Arguing for better detection tools in response to this problem is arguing for better smoke alarms in a building where the sprinkler system was never installed. The tools address symptoms. The sprinkler system, a mandatory citation verification protocol, was never built.
This is not an argument against detection tools. They serve a function. It is an argument against treating them as the primary response to a workflow failure they were not designed to catch.
These are not proposals for institutional reform. They are changes that a PI, a postdoc, or a research operations lead can implement in their current manuscript workflow without requiring new tools, a new budget, or a committee decision.
Not an editorial one. It belongs on the manuscript checklist alongside statistical review and data availability confirmation, before submission, not during copyediting.
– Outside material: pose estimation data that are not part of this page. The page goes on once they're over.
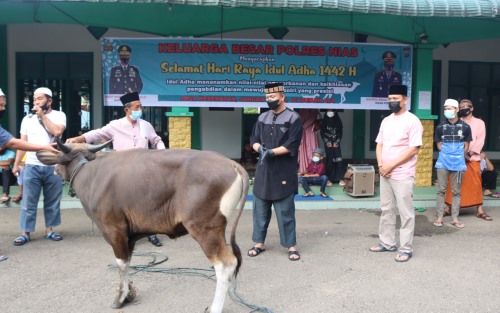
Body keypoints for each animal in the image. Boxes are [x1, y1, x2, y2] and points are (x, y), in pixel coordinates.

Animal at [37, 140, 250, 310]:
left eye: (59, 153)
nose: (53, 168)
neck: (91, 175)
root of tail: (232, 163)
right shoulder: (129, 236)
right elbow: (127, 262)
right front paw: (129, 293)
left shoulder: (114, 230)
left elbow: (120, 263)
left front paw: (120, 298)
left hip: (205, 229)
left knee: (226, 264)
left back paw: (214, 308)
If you have a manuscript submission checklist, citation verification goes on it. If you do not have a checklist, this is a reason to build one.
Any reference added during an AI-assisted literature search or drafting session should be flagged as unverified until checked against a reliable literature database such as PubMed, Web of Science, or Scopus. A simple naming convention in your reference manager is sufficient. Remove the flag only after you have confirmed the paper exists, is accessible, and supports the claim it is being used to support.
For research organisations: this does not require new tools. It requires adding one explicit step to the internal review process that currently does not exist in most lab workflows. A citation audit takes thirty minutes on a typical manuscript. It identifies secondhand citations, unverifiable references, and AI-suggested papers that do not exist. The thirty minutes are recoverable from the time lost to a delayed submission or a returned manuscript.
Hence, the practical response to the ICLR workshop experiment does not call for a new detection tool. It calls for a new mandatory step in how manuscripts are prepared, one that treats every reference as evidence and not decoration. Citation verification was never formalised as a step because it was assumed. AI has ended the period in which that assumption was safe to make.
The researchers at Sakana AI were transparent about what their system produced and where it fell short: hallucinated citations, a paper accepted at a high-acceptance-rate workshop, and a result that was withdrawn before it entered the published literature. That transparency is useful precisely because it names a problem that was already present in scientific publishing before The AI Scientist wrote a single word.
The question is not whether AI will change scientific publishing. It already has. The question is whether the infrastructure around manuscript preparation will catch up , and whether that happens proactively, by changing workflow protocols, or reactively, after a retraction that could have been prevented.